Theranostics and Proton Therapy
Adding further to the excitement about theranostics is the obvious connection to proton therapy and other particle therapies such as boron neutron-capture therapy (BNCT). We have already started integrating PSMA theranostics into proton therapy planning, and will combine these modalities in future clinical trials. Imagine for a moment, patients newly diagnosed with prostate cancer receiving theranostic molecular imaging with PSMA or other newer compounds and using these results to decide on the best approach to treatment. For instance, if the theranostic scan showed disease only in the prostate, then proton therapy might be chosen as the best treatment approach. Better yet, if the scan showed that only a specific part of the prostate had disease, then only that part of the prostate might be treated with proton therapy, potentially further lowering side effects. If the scan showed minimal distant metastatic disease and significant disease in the prostate, then the best approach might be up-front therapy with the theranostic agent, which would seek out and destroy the metastatic sites of disease. Proton radiation might then be used to treat any residual disease in the prostate.
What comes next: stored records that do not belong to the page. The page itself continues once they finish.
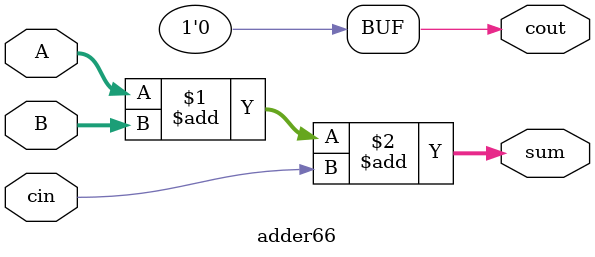
<source format=v>

module mul32(
    input clk,
    input resetn,
    input is_signed,
    input [31:0] A,
    input [31:0] B,
    output [63:0] product
);
wire [65:0] p33;
wire [32:0] a33;
wire [32:0] b33;
assign a33 = {A[31] & is_signed, A[31:0]};
assign b33 = {B[31] & is_signed, B[31:0]};
assign product = p33[63:0];

mul33 m33(
    .clk(clk),
    .resetn(resetn),
    .A(a33),
    .B(b33),
    .product(p33)
);

endmodule


module mul33(
    input clk,
    input resetn,
    input [32:0] A,
    input [32:0] B,
    output [65:0] product
);
wire [65:0] p [16:0];
wire [16:0] c;
wire [65:0] X [16:0];

assign X[0] = {{33{A[32]}},A[32:0]};
assign X[1] = {{31{A[32]}},A[32:0],2'b0};
assign X[2] = {{29{A[32]}},A[32:0],4'b0};
assign X[3] = {{27{A[32]}},A[32:0],6'b0};
assign X[4] = {{25{A[32]}},A[32:0],8'b0};
assign X[5] = {{23{A[32]}},A[32:0],10'b0};
assign X[6] = {{21{A[32]}},A[32:0],12'b0};
assign X[7] = {{19{A[32]}},A[32:0],14'b0};
assign X[8] = {{17{A[32]}},A[32:0],16'b0};
assign X[9] = {{15{A[32]}},A[32:0],18'b0};
assign X[10] = {{13{A[32]}},A[32:0],20'b0};
assign X[11] = {{11{A[32]}},A[32:0],22'b0};
assign X[12] = {{9{A[32]}},A[32:0],24'b0};
assign X[13] = {{7{A[32]}},A[32:0],26'b0};
assign X[14] = {{5{A[32]}},A[32:0],28'b0};
assign X[15] = {{3{A[32]}},A[32:0],30'b0};
assign X[16] = {A[32],A[32:0],32'b0};

booth b0(
	.y2(B[1]),
	.y1(B[0]),
	.y0(1'b0),
	.X(X[0]),
	.p(p[0]),
	.c(c[0])
);
genvar pi;
generate 
    for(pi = 1; pi<16; pi=pi+1)
        begin: booth_gen
            booth boothi(
                .y2(B[2*pi+1]),
                .y1(B[2*pi]),
                .y0(B[2*pi-1]),
                .X(X[pi]),
                .p(p[pi]),
                .c(c[pi])
            );
        end
endgenerate

//Notice that c[16] is constantly 0
booth b16(
	.y2(B[32]),
	.y1(B[32]),
	.y0(B[31]),
	.X(X[16]),
	.p(p[16]),
	.c(c[16])
);

wire [13:0] cout[65:0];
wire [65:0] C;
wire [65:0] S;
Wallace w0(
    .n0(p[0][0]),
    .n1(p[1][0]),
    .n2(p[2][0]),
    .n3(p[3][0]),
    .n4(p[4][0]),
    .n5(p[5][0]),
    .n6(p[6][0]),
    .n7(p[7][0]),
    .n8(p[8][0]),
    .n9(p[9][0]),
    .n10(p[10][0]),
    .n11(p[11][0]),
    .n12(p[12][0]),
    .n13(p[13][0]),
    .n14(p[14][0]),
    .n15(p[15][0]),
    .n16(p[16][0]),
    .cin0(c[0]),
    .cin1(c[1]),
    .cin2(c[2]),
    .cin3(c[3]),
    .cin4(c[4]),
    .cin5(c[5]),
    .cin6(c[6]),
    .cin7(c[7]),
    .cin8(c[8]),
    .cin9(c[9]),
    .cin10(c[10]),
    .cin11(c[11]),
    .cin12(c[12]),
    .cin13(c[13]),
    .c11(cout[0][0]),
    .c12(cout[0][1]),
    .c13(cout[0][2]),
    .c14(cout[0][3]),
    .c15(cout[0][4]),
    .c21(cout[0][5]),
    .c22(cout[0][6]),
    .c23(cout[0][7]),
    .c24(cout[0][8]),
    .c31(cout[0][9]),
    .c32(cout[0][10]),
    .c41(cout[0][11]),
    .c42(cout[0][12]),
    .c51(cout[0][13]),
    .c61(C[0]),
    .s61(S[0])
);
genvar wi;
generate 
    for(wi = 1; wi<66; wi=wi+1)
        begin: Wallace_gen
            Wallace wallacei(
                .n0(p[0][wi]),
                .n1(p[1][wi]),
                .n2(p[2][wi]),
                .n3(p[3][wi]),
                .n4(p[4][wi]),
                .n5(p[5][wi]),
                .n6(p[6][wi]),
                .n7(p[7][wi]),
                .n8(p[8][wi]),
                .n9(p[9][wi]),
                .n10(p[10][wi]),
                .n11(p[11][wi]),
                .n12(p[12][wi]),
                .n13(p[13][wi]),
                .n14(p[14][wi]),
                .n15(p[15][wi]),
                .n16(p[16][wi]),
                .cin0(cout[wi-1][0]),
                .cin1(cout[wi-1][1]),
                .cin2(cout[wi-1][2]),
                .cin3(cout[wi-1][3]),
                .cin4(cout[wi-1][4]),
                .cin5(cout[wi-1][5]),
                .cin6(cout[wi-1][6]),
                .cin7(cout[wi-1][7]),
                .cin8(cout[wi-1][8]),
                .cin9(cout[wi-1][9]),
                .cin10(cout[wi-1][10]),
                .cin11(cout[wi-1][11]),
                .cin12(cout[wi-1][12]),
                .cin13(cout[wi-1][13]),
                .c11(cout[wi][0]),
                .c12(cout[wi][1]),
                .c13(cout[wi][2]),
                .c14(cout[wi][3]),
                .c15(cout[wi][4]),
                .c21(cout[wi][5]),
                .c22(cout[wi][6]),
                .c23(cout[wi][7]),
                .c24(cout[wi][8]),
                .c31(cout[wi][9]),
                .c32(cout[wi][10]),
                .c41(cout[wi][11]),
                .c42(cout[wi][12]),
                .c51(cout[wi][13]),
                .c61(C[wi]),
                .s61(S[wi])
            );
        end
endgenerate

wire [65:0] in_A;
wire [65:0] in_B;
assign in_A = S;
assign in_B = {C[64:0],c[14]};

reg [65:0] in_A_r;
reg [65:0] in_B_r;
reg cin_r;
always @(posedge clk) begin
    if(!resetn) begin
        in_A_r <= 66'd0;
        in_B_r <= 66'd0;
        cin_r  <= 1'd0;
    end
    else begin 
        in_A_r <= in_A;
        in_B_r <= in_B;
        cin_r  <= c[15];
    end
end

adder66 add66(
	.cin(cin_r),
	.A(in_A_r),
	.B(in_B_r),
	.sum(product),
	.cout()
);


endmodule

module booth(
    input y2,
    input y1,
    input y0,
    input [65:0] X,
    output [65:0] p,
    output c
);

wire addx,add2x,subx,sub2x;
assign addx = ~y2&y1&~y0|~y2&~y1&y0;
assign add2x = ~y2&y1&y0;
assign subx = y2&y1&~y0|y2&~y1&y0;
assign sub2x = y2&~y1&~y0;
assign c = subx | sub2x;
assign p[0] = subx&~X[0] | addx&X[0] | sub2x;
genvar nbit;
generate 
    for(nbit = 1; nbit<66; nbit = nbit+1)
        begin: kkk
            assign p[nbit] = subx&~X[nbit]|sub2x&~X[nbit-1]|addx&X[nbit]|add2x&X[nbit-1];
        end
    
endgenerate

endmodule

module Full_adder(
    input A,
    input B,
    input cin,
    output sum,
    output cout
);
assign sum = ~A & ~B & cin | ~A & B & ~cin | A & ~B & ~cin | A & B & cin;
assign cout = A & B | A & cin | B & cin;

endmodule

module Wallace(
    input n0,
    input n1,
    input n2,
    input n3,
    input n4,
    input n5,
    input n6,
    input n7,
    input n8,
    input n9,
    input n10,
    input n11,
    input n12,
    input n13,
    input n14,
    input n15,
    input n16,
    input cin0,
    input cin1,
    input cin2,
    input cin3,
    input cin4,
    input cin5,
    input cin6,
    input cin7,
    input cin8,
    input cin9,
    input cin10,
    input cin11,
    input cin12,
    input cin13,
    output c11,
    output c12,
    output c13,
    output c14,
    output c15,
    output c21,
    output c22,
    output c23,
    output c24,
    output c31,
    output c32,
    output c41,
    output c42,
    output c51,
    output c61,
    output s61
);
wire s11,s12,s13,s14,s15;
wire s21,s22,s23,s24;
wire s31,s32;
wire s41,s42;
wire s51;

Full_adder a11(
    .A(n0),
    .B(n1),
    .cin(n2),
    .sum(s11),
    .cout(c11)
);
Full_adder a12(
    .A(n3),
    .B(n4),
    .cin(n5),
    .sum(s12),
    .cout(c12)
);
Full_adder a13(
    .A(n6),
    .B(n7),
    .cin(n8),
    .sum(s13),
    .cout(c13)
);
Full_adder a14(
    .A(n9),
    .B(n10),
    .cin(n11),
    .sum(s14),
    .cout(c14)
);
Full_adder a15(
    .A(n12),
    .B(n13),
    .cin(n14),
    .sum(s15),
    .cout(c15)
);
Full_adder a21(
    .A(s11),
    .B(s12),
    .cin(s13),
    .sum(s21),
    .cout(c21)
);
Full_adder a22(
    .A(s14),
    .B(s15),
    .cin(n15),
    .sum(s22),
    .cout(c22)
);
Full_adder a23(
    .A(cin0),
    .B(cin1),
    .cin(cin2),
    .sum(s23),
    .cout(c23)
);
Full_adder a24(
    .A(cin3),
    .B(cin4),
    .cin(n16),
    .sum(s24),
    .cout(c24)
);
Full_adder a31(
    .A(s21),
    .B(s22),
    .cin(s23),
    .sum(s31),
    .cout(c31)
);
Full_adder a32(
    .A(s24),
    .B(cin5),
    .cin(cin6),
    .sum(s32),
    .cout(c32)
);
Full_adder a41(
    .A(s31),
    .B(s32),
    .cin(cin7),
    .sum(s41),
    .cout(c41)
);
Full_adder a42(
    .A(cin8),
    .B(cin9),
    .cin(cin10),
    .sum(s42),
    .cout(c42)
);
Full_adder a51(
    .A(s41),
    .B(s42),
    .cin(cin11),
    .sum(s51),
    .cout(c51)
);
Full_adder a61(
    .A(s51),
    .B(cin12),
    .cin(cin13),
    .sum(s61),
    .cout(c61)
);

endmodule


module adder66(
    input cin,
    input [65:0] A,
    input [65:0] B,
    output [65:0] sum,
    output cout
);

assign sum = A + B + cin;
assign cout = 0;

endmodule



</source>
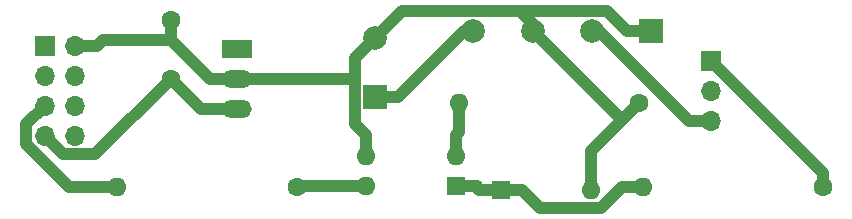
<source format=gbr>
%TF.GenerationSoftware,KiCad,Pcbnew,(5.1.10)-1*%
%TF.CreationDate,2021-06-05T01:35:01+02:00*%
%TF.ProjectId,smart-telefon,736d6172-742d-4746-956c-65666f6e2e6b,1.*%
%TF.SameCoordinates,Original*%
%TF.FileFunction,Copper,L2,Bot*%
%TF.FilePolarity,Positive*%
%FSLAX46Y46*%
G04 Gerber Fmt 4.6, Leading zero omitted, Abs format (unit mm)*
G04 Created by KiCad (PCBNEW (5.1.10)-1) date 2021-06-05 01:35:01*
%MOMM*%
%LPD*%
G01*
G04 APERTURE LIST*
%TA.AperFunction,ComponentPad*%
%ADD10R,2.000000X2.000000*%
%TD*%
%TA.AperFunction,ComponentPad*%
%ADD11C,2.000000*%
%TD*%
%TA.AperFunction,ComponentPad*%
%ADD12C,1.600000*%
%TD*%
%TA.AperFunction,ComponentPad*%
%ADD13R,1.600000X1.600000*%
%TD*%
%TA.AperFunction,ComponentPad*%
%ADD14O,1.600000X1.600000*%
%TD*%
%TA.AperFunction,ComponentPad*%
%ADD15R,1.700000X1.700000*%
%TD*%
%TA.AperFunction,ComponentPad*%
%ADD16O,1.700000X1.700000*%
%TD*%
%TA.AperFunction,ComponentPad*%
%ADD17R,2.500000X1.500000*%
%TD*%
%TA.AperFunction,ComponentPad*%
%ADD18O,2.500000X1.500000*%
%TD*%
%TA.AperFunction,Conductor*%
%ADD19C,1.000000*%
%TD*%
G04 APERTURE END LIST*
D10*
%TO.P,C1,1*%
%TO.N,Net-(C1-Pad1)*%
X114300000Y-69596000D03*
D11*
%TO.P,C1,2*%
%TO.N,/GND*%
X114300000Y-64596000D03*
%TD*%
D12*
%TO.P,C2,1*%
%TO.N,/VCC*%
X97028000Y-68072000D03*
%TO.P,C2,2*%
%TO.N,/GND*%
X97028000Y-63072000D03*
%TD*%
D11*
%TO.P,D1,4*%
%TO.N,Net-(C1-Pad1)*%
X122668000Y-64008000D03*
%TO.P,D1,3*%
%TO.N,/GND*%
X127668000Y-64008000D03*
%TO.P,D1,2*%
%TO.N,/POWER*%
X132668000Y-64008000D03*
D10*
%TO.P,D1,1*%
%TO.N,/GND*%
X137668000Y-64008000D03*
%TD*%
D13*
%TO.P,D2,1*%
%TO.N,Net-(D2-Pad1)*%
X124968000Y-77466000D03*
D14*
%TO.P,D2,2*%
%TO.N,/GND*%
X132588000Y-77466000D03*
%TD*%
D15*
%TO.P,J1,1*%
%TO.N,/RING*%
X142748000Y-66548000D03*
D16*
%TO.P,J1,2*%
%TO.N,/GND*%
X142748000Y-69088000D03*
%TO.P,J1,3*%
%TO.N,/POWER*%
X142748000Y-71628000D03*
%TD*%
D15*
%TO.P,J2,1*%
%TO.N,/TX*%
X86360000Y-65273000D03*
D16*
%TO.P,J2,2*%
%TO.N,/GND*%
X88900000Y-65273000D03*
%TO.P,J2,3*%
%TO.N,/CH_PD*%
X86360000Y-67813000D03*
%TO.P,J2,4*%
%TO.N,/GPIO2*%
X88900000Y-67813000D03*
%TO.P,J2,5*%
%TO.N,/RST*%
X86360000Y-70353000D03*
%TO.P,J2,6*%
%TO.N,/GPIO0*%
X88900000Y-70353000D03*
%TO.P,J2,7*%
%TO.N,/VCC*%
X86360000Y-72893000D03*
%TO.P,J2,8*%
%TO.N,/RX*%
X88900000Y-72893000D03*
%TD*%
D12*
%TO.P,R1,1*%
%TO.N,/RING*%
X152248000Y-77216000D03*
D14*
%TO.P,R1,2*%
%TO.N,Net-(D2-Pad1)*%
X137008000Y-77216000D03*
%TD*%
%TO.P,R2,2*%
%TO.N,Net-(R2-Pad2)*%
X121412000Y-70104000D03*
D12*
%TO.P,R2,1*%
%TO.N,/GND*%
X136652000Y-70104000D03*
%TD*%
%TO.P,R3,1*%
%TO.N,Net-(R3-Pad1)*%
X107696000Y-77216000D03*
D14*
%TO.P,R3,2*%
%TO.N,/RST*%
X92456000Y-77216000D03*
%TD*%
D17*
%TO.P,U1,1*%
%TO.N,Net-(C1-Pad1)*%
X102616000Y-65532000D03*
D18*
%TO.P,U1,2*%
%TO.N,/GND*%
X102616000Y-68072000D03*
%TO.P,U1,3*%
%TO.N,/VCC*%
X102616000Y-70612000D03*
%TD*%
D13*
%TO.P,U2,1*%
%TO.N,Net-(D2-Pad1)*%
X121179000Y-77166000D03*
D14*
%TO.P,U2,3*%
%TO.N,/GND*%
X113559000Y-74626000D03*
%TO.P,U2,2*%
%TO.N,Net-(R2-Pad2)*%
X121179000Y-74626000D03*
%TO.P,U2,4*%
%TO.N,Net-(R3-Pad1)*%
X113559000Y-77166000D03*
%TD*%
D19*
%TO.N,Net-(C1-Pad1)*%
X122668000Y-64008000D02*
X121888000Y-64008000D01*
X121888000Y-64008000D02*
X116300000Y-69596000D01*
X116300000Y-69596000D02*
X114300000Y-69596000D01*
%TO.N,/VCC*%
X97028000Y-68072000D02*
X90653200Y-74446800D01*
X90653200Y-74446800D02*
X87913800Y-74446800D01*
X87913800Y-74446800D02*
X86360000Y-72893000D01*
X102616000Y-70612000D02*
X99568000Y-70612000D01*
X99568000Y-70612000D02*
X97028000Y-68072000D01*
%TO.N,Net-(D2-Pad1)*%
X121179000Y-77166000D02*
X122979000Y-77166000D01*
X122979000Y-77166000D02*
X122979000Y-77277000D01*
X122979000Y-77277000D02*
X123168000Y-77466000D01*
X123168000Y-77466000D02*
X124968000Y-77466000D01*
X137008000Y-77216000D02*
X135208000Y-77216000D01*
X135208000Y-77216000D02*
X133447000Y-78976800D01*
X133447000Y-78976800D02*
X128279000Y-78976800D01*
X128279000Y-78976800D02*
X126768000Y-77466000D01*
X126768000Y-77466000D02*
X124968000Y-77466000D01*
%TO.N,/RST*%
X92456000Y-77216000D02*
X88428700Y-77216000D01*
X88428700Y-77216000D02*
X84798800Y-73586100D01*
X84798800Y-73586100D02*
X84798800Y-71914200D01*
X84798800Y-71914200D02*
X86360000Y-70353000D01*
%TO.N,Net-(R2-Pad2)*%
X121179000Y-74626000D02*
X121179000Y-72826000D01*
X121179000Y-72826000D02*
X121412000Y-72593000D01*
X121412000Y-72593000D02*
X121412000Y-70104000D01*
%TO.N,Net-(R3-Pad1)*%
X113559000Y-77166000D02*
X107746000Y-77166000D01*
X107746000Y-77166000D02*
X107696000Y-77216000D01*
%TO.N,/POWER*%
X142748000Y-71628000D02*
X140898000Y-71628000D01*
X140898000Y-71628000D02*
X133278000Y-64008000D01*
X133278000Y-64008000D02*
X132668000Y-64008000D01*
%TO.N,/RING*%
X152248000Y-77216000D02*
X152248000Y-76048000D01*
X152248000Y-76048000D02*
X142748000Y-66548000D01*
%TO.N,/GND*%
X126582400Y-62292500D02*
X127668000Y-63378100D01*
X127668000Y-63378100D02*
X127668000Y-64008000D01*
X126582400Y-62292500D02*
X116604000Y-62292500D01*
X116604000Y-62292500D02*
X114300000Y-64596000D01*
X137668000Y-64008000D02*
X135668000Y-64008000D01*
X135668000Y-64008000D02*
X133952000Y-62292500D01*
X133952000Y-62292500D02*
X126582400Y-62292500D01*
X97028000Y-64741000D02*
X97028000Y-63072000D01*
X102616000Y-68072000D02*
X100366000Y-68072000D01*
X100366000Y-68072000D02*
X97035000Y-64741000D01*
X97035000Y-64741000D02*
X97028000Y-64741000D01*
X135208000Y-71548000D02*
X127668000Y-64008000D01*
X136652000Y-70104000D02*
X135208000Y-71548000D01*
X135208000Y-71548000D02*
X132588000Y-74168000D01*
X132588000Y-74168000D02*
X132588000Y-77466000D01*
X113559000Y-74626000D02*
X113559000Y-72826000D01*
X113559000Y-72826000D02*
X112600000Y-71866600D01*
X112600000Y-71866600D02*
X112600000Y-68072000D01*
X112600000Y-68072000D02*
X112600000Y-66296400D01*
X112600000Y-66296400D02*
X114300000Y-64596000D01*
X102616000Y-68072000D02*
X112600000Y-68072000D01*
X88900000Y-65273000D02*
X90750000Y-65273000D01*
X90750000Y-65273000D02*
X91282000Y-64741000D01*
X91282000Y-64741000D02*
X97028000Y-64741000D01*
%TD*%
M02*

</source>
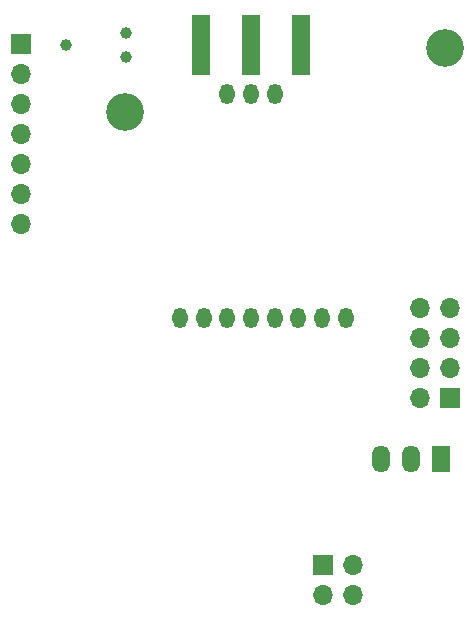
<source format=gbs>
G04 #@! TF.GenerationSoftware,KiCad,Pcbnew,(5.1.9-0-10_14)*
G04 #@! TF.CreationDate,2021-11-16T12:16:35+01:00*
G04 #@! TF.ProjectId,ithowifi_4l,6974686f-7769-4666-995f-346c2e6b6963,rev?*
G04 #@! TF.SameCoordinates,Original*
G04 #@! TF.FileFunction,Soldermask,Bot*
G04 #@! TF.FilePolarity,Negative*
%FSLAX46Y46*%
G04 Gerber Fmt 4.6, Leading zero omitted, Abs format (unit mm)*
G04 Created by KiCad (PCBNEW (5.1.9-0-10_14)) date 2021-11-16 12:16:35*
%MOMM*%
%LPD*%
G01*
G04 APERTURE LIST*
%ADD10C,3.200000*%
%ADD11C,1.500000*%
%ADD12O,1.300000X1.750000*%
%ADD13O,1.700000X1.700000*%
%ADD14R,1.700000X1.700000*%
%ADD15C,0.990600*%
%ADD16R,1.500000X5.080000*%
%ADD17O,1.500000X2.300000*%
%ADD18R,1.500000X2.300000*%
G04 APERTURE END LIST*
D10*
X121630000Y-108120000D03*
D11*
X105182180Y-109251460D03*
D12*
X107172000Y-112039000D03*
X105172000Y-112039000D03*
X103172000Y-112039000D03*
X99172000Y-131039000D03*
X101172000Y-131039000D03*
X103172000Y-131039000D03*
X105172000Y-131039000D03*
X107172000Y-131039000D03*
X109172000Y-131039000D03*
X111172000Y-131039000D03*
X113172000Y-131039000D03*
D13*
X113832000Y-154468000D03*
X111292000Y-154468000D03*
X113832000Y-151928000D03*
D14*
X111292000Y-151928000D03*
D10*
X94488000Y-113538000D03*
D15*
X94576000Y-108917400D03*
X94576000Y-106885400D03*
X89496000Y-107901400D03*
D13*
X85725000Y-123037600D03*
X85725000Y-120497600D03*
X85725000Y-117957600D03*
X85725000Y-115417600D03*
X85725000Y-112877600D03*
X85725000Y-110337600D03*
D14*
X85725000Y-107797600D03*
D16*
X100931400Y-107848400D03*
X109431400Y-107848400D03*
X105181400Y-107848400D03*
D17*
X116179600Y-142951200D03*
X118719600Y-142951200D03*
D18*
X121259600Y-142951200D03*
D14*
X122047000Y-137795000D03*
D13*
X119507000Y-137795000D03*
X122047000Y-135255000D03*
X119507000Y-135255000D03*
X122047000Y-132715000D03*
X119507000Y-132715000D03*
X122047000Y-130175000D03*
X119507000Y-130175000D03*
M02*

</source>
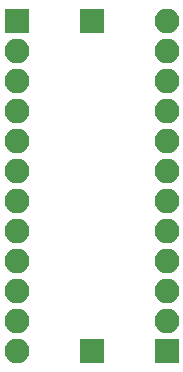
<source format=gbr>
G04 #@! TF.GenerationSoftware,KiCad,Pcbnew,(5.0.0-3-g5ebb6b6)*
G04 #@! TF.CreationDate,2019-01-26T00:17:38+00:00*
G04 #@! TF.ProjectId,QFN24_DIP,51464E32345F4449502E6B696361645F,rev?*
G04 #@! TF.SameCoordinates,Original*
G04 #@! TF.FileFunction,Soldermask,Bot*
G04 #@! TF.FilePolarity,Negative*
%FSLAX46Y46*%
G04 Gerber Fmt 4.6, Leading zero omitted, Abs format (unit mm)*
G04 Created by KiCad (PCBNEW (5.0.0-3-g5ebb6b6)) date Saturday, 26 January 2019 at 00:17:38*
%MOMM*%
%LPD*%
G01*
G04 APERTURE LIST*
%ADD10R,2.100000X2.100000*%
%ADD11O,2.100000X2.100000*%
G04 APERTURE END LIST*
D10*
G04 #@! TO.C,J1*
X101600000Y-76200000D03*
D11*
X101600000Y-78740000D03*
X101600000Y-81280000D03*
X101600000Y-83820000D03*
X101600000Y-86360000D03*
X101600000Y-88900000D03*
X101600000Y-91440000D03*
X101600000Y-93980000D03*
X101600000Y-96520000D03*
X101600000Y-99060000D03*
X101600000Y-101600000D03*
X101600000Y-104140000D03*
G04 #@! TD*
G04 #@! TO.C,J2*
X114300000Y-76200000D03*
X114300000Y-78740000D03*
X114300000Y-81280000D03*
X114300000Y-83820000D03*
X114300000Y-86360000D03*
X114300000Y-88900000D03*
X114300000Y-91440000D03*
X114300000Y-93980000D03*
X114300000Y-96520000D03*
X114300000Y-99060000D03*
X114300000Y-101600000D03*
D10*
X114300000Y-104140000D03*
G04 #@! TD*
G04 #@! TO.C,J3*
X107950000Y-76200000D03*
G04 #@! TD*
G04 #@! TO.C,J4*
X107950000Y-104140000D03*
G04 #@! TD*
M02*

</source>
All these approaches obviously need to be developed and tested in clinical trials, and there are many other potential synergies between theranostics and particle therapy. While this will require time and investment of resources, we believe that the co-location of theranostics and proton centers at LLUH make it the obvious place to develop and deliver these precision cancer treatment approaches.
► BOB Comment: We reached out to Dr. Reeves and asked for more details about the timing of implementation of the theranostics program at Loma Linda that may benefit BOB members with recurrent cancer. He said, “We hope to have our theranostics center up and running and able to provide this therapy in 2022. Patients can be seen before then, however, to determine if they’re candidates for PSMA therapy.”